I voted 4 but I would probably be a 6-7 if I had to motivation to lose weight


----------



## KILOBRAVO (Sep 17, 2011)

ask some one else what rating they think you should have. a nice person. theyll tell you without the unbiased low self opinion you have about yourself.

in the past it would have been a low number.... but then i did nothing to help myself. now i have and so ive raised it up a good deal. and had compliments from severe numbers of people now. not gonna label it a stupid number tho


----------



## Maverick34 (Feb 18, 2013)

I didn't do the poll thing because on a good day I look in the mirror & say "Damn you're a good looking guy". On not so good days I say "Meh"... Okay so if you take the average I am a 7.5


----------



## My Hearse (Aug 28, 2015)

indielife said:


> Don't be sad Pepe. Not trying to be nice or anything, just being honest here... By looking at your pictures you're much higher than a 4. You're more on the attractive side than the unattractive side. You're also quite built which should automatically give you some extra cred


Number 4 is average looking. I am that. Being built like a bull is irrelevant.

And being sad is an understatement to what I truly *feel* currently.


----------



## Tattie (Nov 29, 2014)

0


----------



## Harbinger1 (Feb 23, 2014)

6. When I look my best, my face looks normal, but I'm very tall and skinny. Could probably go up to a 7 if I worked out a lot, but unfortunately going to a gym is not possible for me (sa) and I simply don't like working out anyway


----------



## M0rbid (Jan 11, 2011)

whoever chose 10, lolllllz


----------



## reaffected (Sep 3, 2011)

McFly said:


> lol no, way too low for the both of you.

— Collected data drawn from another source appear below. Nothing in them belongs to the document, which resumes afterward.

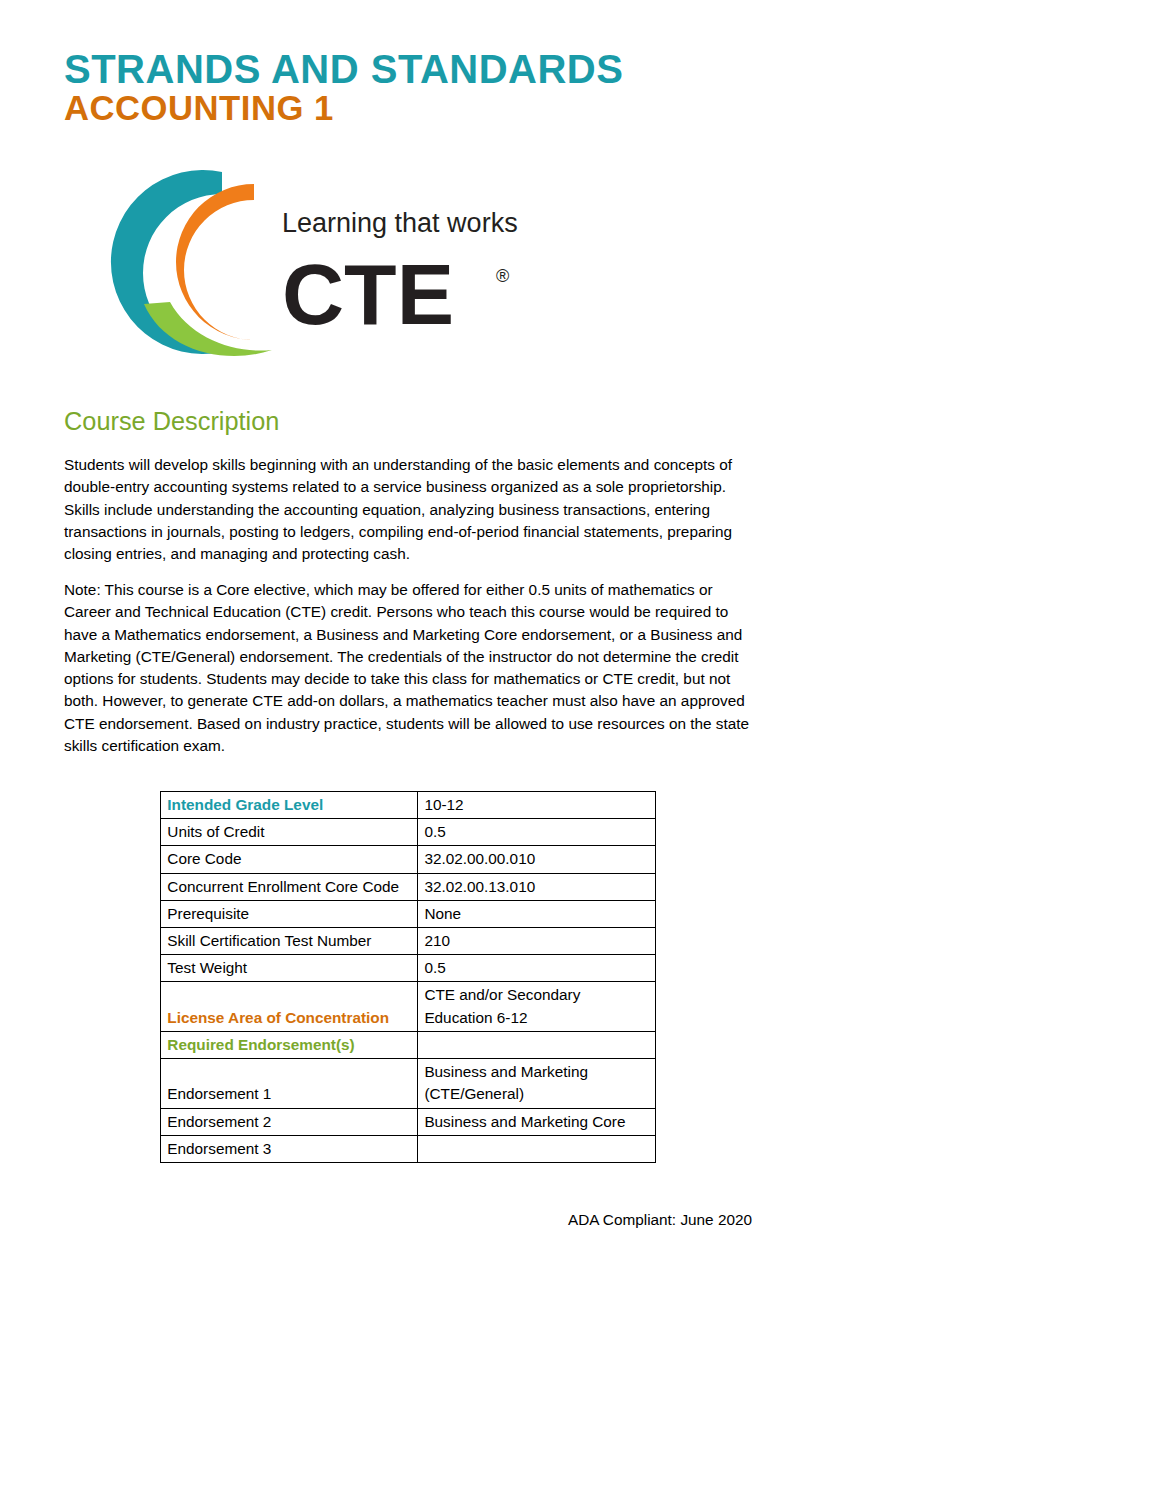STRANDS AND STANDARDS
ACCOUNTING 1
Learning that works for Utah CTE ®
Course Description
Students will develop skills beginning with an understanding of the basic elements and concepts of double-entry accounting systems related to a service business organized as a sole proprietorship. Skills include understanding the accounting equation, analyzing business transactions, entering transactions in journals, posting to ledgers, compiling end-of-period financial statements, preparing closing entries, and managing and protecting cash.
Note: This course is a Core elective, which may be offered for either 0.5 units of mathematics or Career and Technical Education (CTE) credit. Persons who teach this course would be required to have a Mathematics endorsement, a Business and Marketing Core endorsement, or a Business and Marketing (CTE/General) endorsement. The credentials of the instructor do not determine the credit options for students. Students may decide to take this class for mathematics or CTE credit, but not both. However, to generate CTE add-on dollars, a mathematics teacher must also have an approved CTE endorsement. Based on industry practice, students will be allowed to use resources on the state skills certification exam.
| Intended Grade Level | 10-12 |
| Units of Credit | 0.5 |
| Core Code | 32.02.00.00.010 |
| Concurrent Enrollment Core Code | 32.02.00.13.010 |
| Prerequisite | None |
| Skill Certification Test Number | 210 |
| Test Weight | 0.5 |
| License Area of Concentration | CTE and/or Secondary Education 6-12 |
| Required Endorsement(s) | |
| Endorsement 1 | Business and Marketing (CTE/General) |
| Endorsement 2 | Business and Marketing Core |
| Endorsement 3 | |
ADA Compliant: June 2020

Accurate unbiased assessment from quite the pool of one. I like to think of myself as quite the SAS intellectual though. XD


----------



## NerdlySquared (Jul 18, 2015)

reaffected said:


> 3.8


You forgot the 1 in front, 13.8/10. There we go fixed it for you, now its more accurate  Silly Silly


----------



## Jammer25 (Feb 22, 2014)

On an everyday basis, probably a 6. Having a baby-face may attract attention, but not quite the attention I'd hope for from women.

If I clean myself up with more exercise plus grooming and clothes, I feel like I could go up to a 7.


----------



## visualkeirockstar (Aug 5, 2012)

0.1


----------



## SaladDays (Nov 26, 2013)

can't be more than 4 if you're somebody who really appreciates the kind of features that I have (and those people are in a small minority), to most people, if you compare me to others I'd be a 2 most likely.


----------



## SaladDays (Nov 26, 2013)

reaffected said:


> 3.8


You're kidding me right :lol ? You're way higher than that


----------



## LostinReverie (Mar 18, 2007)

No appropriate option for me


----------



## JDsays (Oct 20, 2015)

Definitely a 6. On a good day, 7.


----------



## millenniumman75 (Feb 4, 2005)

I am a Millenniummanly 10. No doubt.


----------



## tehuti88 (Jun 19, 2005)

Face: 4. (Though based on how I've seen others rate themselves around here, I'm probably being far too generous. :/ )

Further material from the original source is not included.